As the forest awakes and breathes, as it shakes off the chill of winter and stretches limb, trunk and branch, so do I. Spring is the beginning of a year for me, with the equinox the turning point, the fulcrum upon which pivots the outgoing and incoming 365 days. I awake and I stretch and I breathe the air of the changing season. It is good to be alive.
I hope you enjoyed this diversion—I enjoyed rereading it, it is good to return to words we craft, to consider them, and ask what we would edit or alter now2. Mostly, however, this just felt fitting to the now, to the woods around me, and the season which embraces us. I think it is important that we feel each season deeply, that we treat it like an old friend, and we listen as each tells us of the problems it faces.

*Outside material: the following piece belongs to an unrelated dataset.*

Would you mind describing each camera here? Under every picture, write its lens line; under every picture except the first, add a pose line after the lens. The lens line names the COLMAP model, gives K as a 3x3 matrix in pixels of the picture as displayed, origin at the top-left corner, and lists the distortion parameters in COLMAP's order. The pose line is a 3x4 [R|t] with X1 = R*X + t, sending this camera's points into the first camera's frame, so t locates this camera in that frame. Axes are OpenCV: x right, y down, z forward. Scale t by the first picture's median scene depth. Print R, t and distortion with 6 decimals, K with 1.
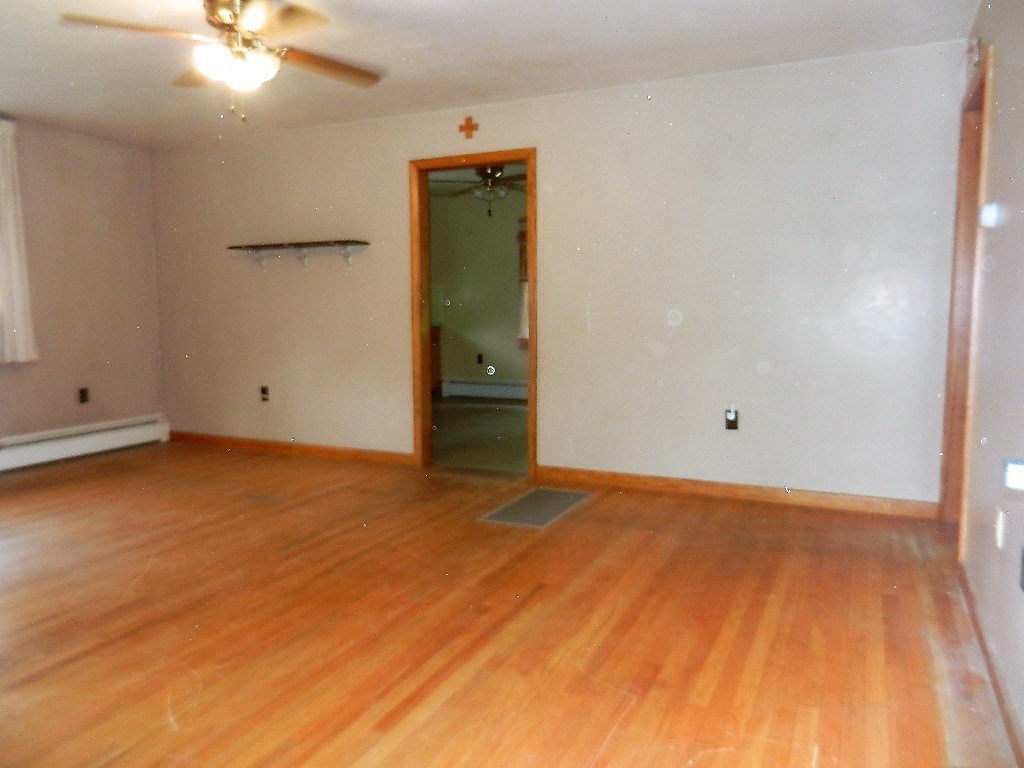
lens RADIAL K [[752.1, 0, 512.0], [0, 752.1, 384.0], [0, 0, 1]] dist [-0.006767, -0.000544]
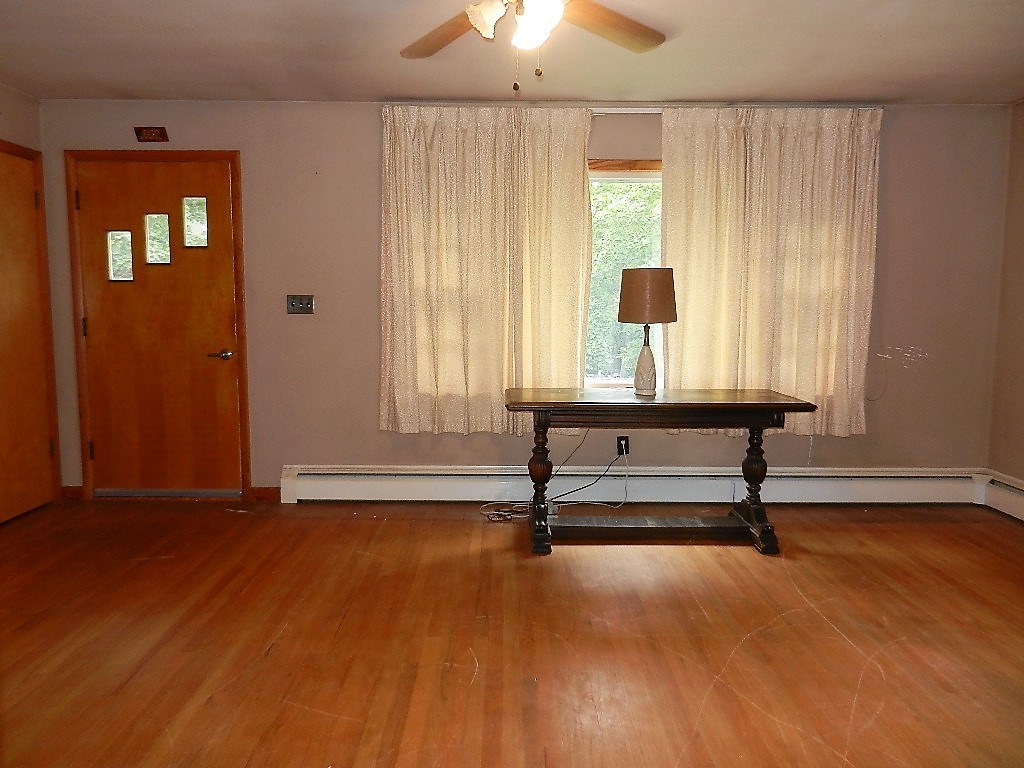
lens RADIAL K [[752.1, 0, 512.0], [0, 752.1, 384.0], [0, 0, 1]] dist [-0.006767, -0.000544]
pose [[-0.901199, 0.033697, -0.432094, -0.012703], [-0.055998, 0.979563, 0.193185, -0.160892], [0.429773, 0.198294, -0.880894, 1.465901]]
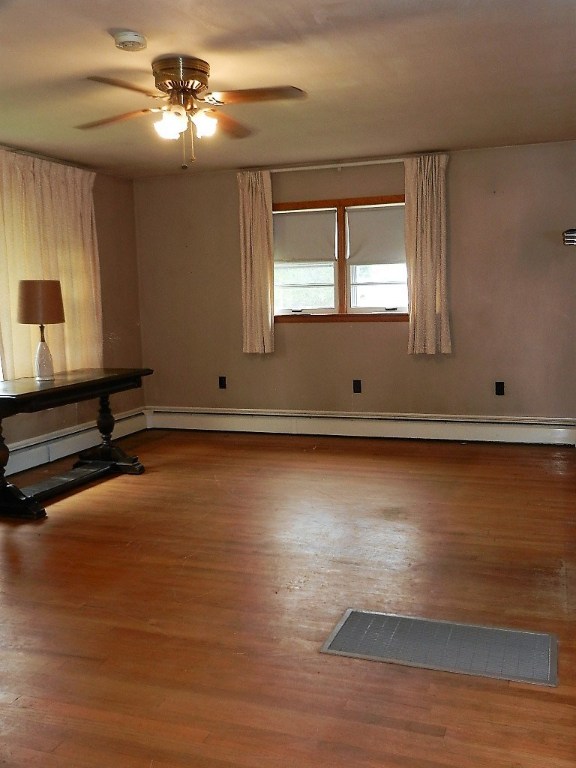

Indeed, in the post I took this snippet from, I went on to discuss The Dark Mountain, to talk of uncivilisation. My stance since last year has not really altered—I am keeping my options open, keeping as much active hope as I can muster, yet aware that our world is changing at a frankly terrifying rate.
The winter which has just passed was the second-warmest on record for Europe. Here, there was more rainfall than last year, but still less than there should have been.
My own editing, of my novel The Care Industry, continues apace. I have set a minimum of one scene a day and, thus far (thanks in part to my tracking this habit in an app), this has worked, even on days when I worried I might break my streak. It is good to revisit these characters, to reconsider the plot, cutting and tightening and (if I’m honest) adding in extra words here and there. I want it to be tightly crafted, but I also know there is only so many words I can cut before it loses coherence. Watch this space.
Alexander - thanks for sharing this as I believe it was published before I had discovered you. I love how your writing really connects me to a place. When I read I feel that I am there in your locale and walking alongside you. I appreciate that your writing is clean and lean, not prone to overly descriptive adjectives but just the real scene as experienced by you. It is beautiful and I appreciate it.
I don’t think I had subscribed to The Crows Nest when you wrote the original post Alex, so this was a delightful wander through your spring albeit little later than hoped! I find more and more the importance of making with notes each year of seasons that passes. So much changes now with the climate as it is… I know you know!